Yazar öyküde geçmişteki aşklara duyduğu özlemi dile getirdiği gibi o aşkların yaşandığı mekânlara duyduğu özlemi de dile getirir. Ayrıca o mekânların günümüzde nasıl metanın esareti altında olduğunu da dile getirir.

“İtfaiye Meydanı’ndan Ulus’a çıkan, iki yanında resmi ve özel bankaların yönetim ve şube binaları yükselen caddeye yetmiş dört yıl önce Tekke yokuşu deniyordu.

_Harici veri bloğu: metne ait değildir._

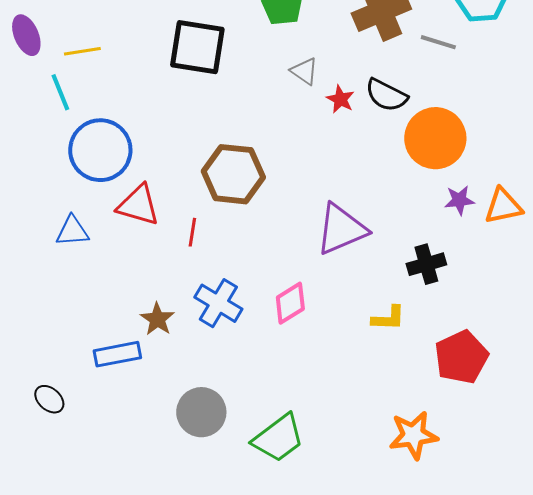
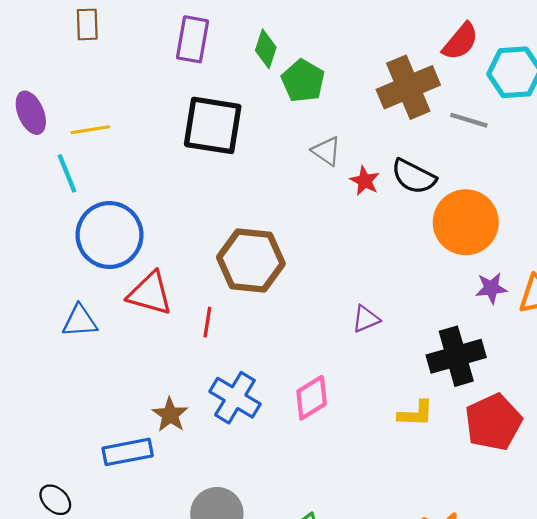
purple triangle: (341, 229) -> (366, 319), size x0.5
black cross: (426, 264) -> (456, 356), size x1.4
red pentagon: (461, 357) -> (493, 422), moved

Henüz Zülfazıl’ın solfasol, Hacı Bayram-ı Veli’nin bir müridinin adına izafeten Ahi mesut denilen yerleşim biriminin Etimesgut olmadığı ve üç Mevlevi dergâhı, iki nakşi, bir kadiri, bir de rubai tekkesinin bulunduğu tepede ikindi namazı sonrası dervişler gül bahçesine dağılır, efil efil esen rüzgâra karşı ney üflerlerdi.” (Güzellik ve aşk, s. 455).

Yukarıdaki alıntıdan da anlaşılacağı üzere yazar Tekke yokuşunun yetmiş dört yılda yaşadığı değişimi kıyaslayarak aktarır. Yetmiş dört yıl önce rüzgâra karşı ney üfleyen dervişlerin yerini günümüzde metanın temsilcileri olan banka şubeleri alır.

Yaşanan bu değişim karşısında yazar geçmişe duyduğu özlemi aşk ve güzellik karakterlerinin ağzından anlatır.